_TEXT FOR ANALYSIS_:
□ □ □
It must be said that the campaign of Prince Urusov took place after the beginning of the Russian-Polish negotiations on an armistice. Moreover, Warsaw began negotiations not so much because of the successes of the Russian troops (the pans were not going to give land to Moscow in any case), but because of the intervention in the war by a third force - the Swedish army.

In 1648, the Peace of Westphalia was signed, ending the Thirty Years' War. This war led to the fact that the Swedish king Gustav-Adolphus carried out a fundamental military reform, as a result of which the Swedish army became the strongest in Europe. The Thirty Years' War was extremely successful for Sweden, which began to turn into an empire. Sweden received Western Pomerania, the city of Stettin with part of Eastern Pomerania, the island of Rügen, the city of Wismar, the Archbishopric of Bremen and the Bishopric of Forden. Thus, almost all the mouths of the navigable rivers of Northern Germany were under the control of the Swedes. The Baltic Sea began to turn into a "Swedish lake". It remains only to take the coastal territories from the Polish-Lithuanian Commonwealth.
□ □ □
_RECORDS PROVIDED_:
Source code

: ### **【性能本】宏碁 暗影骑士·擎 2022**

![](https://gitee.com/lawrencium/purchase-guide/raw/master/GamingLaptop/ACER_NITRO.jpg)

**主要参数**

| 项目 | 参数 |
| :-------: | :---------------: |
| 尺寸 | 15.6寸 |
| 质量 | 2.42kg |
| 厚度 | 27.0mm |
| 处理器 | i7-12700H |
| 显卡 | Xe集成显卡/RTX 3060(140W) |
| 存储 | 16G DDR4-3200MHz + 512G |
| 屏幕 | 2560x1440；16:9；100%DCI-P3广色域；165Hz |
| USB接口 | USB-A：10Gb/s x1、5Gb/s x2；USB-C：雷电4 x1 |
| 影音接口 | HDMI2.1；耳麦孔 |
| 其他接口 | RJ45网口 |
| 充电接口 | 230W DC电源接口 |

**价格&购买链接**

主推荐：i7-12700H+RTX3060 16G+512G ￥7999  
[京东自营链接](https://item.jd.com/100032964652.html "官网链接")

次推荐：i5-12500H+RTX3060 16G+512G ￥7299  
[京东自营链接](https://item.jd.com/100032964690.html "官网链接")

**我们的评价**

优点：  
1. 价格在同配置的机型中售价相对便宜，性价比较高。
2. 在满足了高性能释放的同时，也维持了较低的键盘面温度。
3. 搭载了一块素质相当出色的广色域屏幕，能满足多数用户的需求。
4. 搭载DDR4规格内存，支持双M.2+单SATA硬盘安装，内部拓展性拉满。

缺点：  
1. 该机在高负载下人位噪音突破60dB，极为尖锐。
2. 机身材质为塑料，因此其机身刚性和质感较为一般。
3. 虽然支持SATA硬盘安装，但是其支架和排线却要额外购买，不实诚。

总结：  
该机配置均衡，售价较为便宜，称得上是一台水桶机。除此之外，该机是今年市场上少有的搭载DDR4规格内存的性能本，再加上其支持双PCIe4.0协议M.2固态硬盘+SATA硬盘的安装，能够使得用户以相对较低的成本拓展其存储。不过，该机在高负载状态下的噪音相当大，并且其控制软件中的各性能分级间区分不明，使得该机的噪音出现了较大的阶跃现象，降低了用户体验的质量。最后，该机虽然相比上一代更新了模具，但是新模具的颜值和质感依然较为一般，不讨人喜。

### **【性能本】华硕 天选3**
□ □ □
_ACTIVITY 1_: In the text on Sweden's rise, what agreement signed in 1648 brought the Thirty Years' War to a close?
_ACTIVITY 2_: Reproduce the records word for word, from their first line to their last.
The text and the records have nothing to do with each other.

_EXERCISE OUTPUT 1_: The Peace of Westphalia.

_EXERCISE OUTPUT 2_:
Source code

: ### **【性能本】宏碁 暗影骑士·擎 2022**

![](https://gitee.com/lawrencium/purchase-guide/raw/master/GamingLaptop/ACER_NITRO.jpg)

**主要参数**

| 项目 | 参数 |
| :-------: | :---------------: |
| 尺寸 | 15.6寸 |
| 质量 | 2.42kg |
| 厚度 | 27.0mm |
| 处理器 | i7-12700H |
| 显卡 | Xe集成显卡/RTX 3060(140W) |
| 存储 | 16G DDR4-3200MHz + 512G |
| 屏幕 | 2560x1440；16:9；100%DCI-P3广色域；165Hz |
| USB接口 | USB-A：10Gb/s x1、5Gb/s x2；USB-C：雷电4 x1 |
| 影音接口 | HDMI2.1；耳麦孔 |
| 其他接口 | RJ45网口 |
| 充电接口 | 230W DC电源接口 |

**价格&购买链接**

主推荐：i7-12700H+RTX3060 16G+512G ￥7999  
[京东自营链接](https://item.jd.com/100032964652.html "官网链接")

次推荐：i5-12500H+RTX3060 16G+512G ￥7299  
[京东自营链接](https://item.jd.com/100032964690.html "官网链接")

**我们的评价**

优点：  
1. 价格在同配置的机型中售价相对便宜，性价比较高。
2. 在满足了高性能释放的同时，也维持了较低的键盘面温度。
3. 搭载了一块素质相当出色的广色域屏幕，能满足多数用户的需求。
4. 搭载DDR4规格内存，支持双M.2+单SATA硬盘安装，内部拓展性拉满。

缺点：  
1. 该机在高负载下人位噪音突破60dB，极为尖锐。
2. 机身材质为塑料，因此其机身刚性和质感较为一般。
3. 虽然支持SATA硬盘安装，但是其支架和排线却要额外购买，不实诚。

总结：  
该机配置均衡，售价较为便宜，称得上是一台水桶机。除此之外，该机是今年市场上少有的搭载DDR4规格内存的性能本，再加上其支持双PCIe4.0协议M.2固态硬盘+SATA硬盘的安装，能够使得用户以相对较低的成本拓展其存储。不过，该机在高负载状态下的噪音相当大，并且其控制软件中的各性能分级间区分不明，使得该机的噪音出现了较大的阶跃现象，降低了用户体验的质量。最后，该机虽然相比上一代更新了模具，但是新模具的颜值和质感依然较为一般，不讨人喜。

### **【性能本】华硕 天选3**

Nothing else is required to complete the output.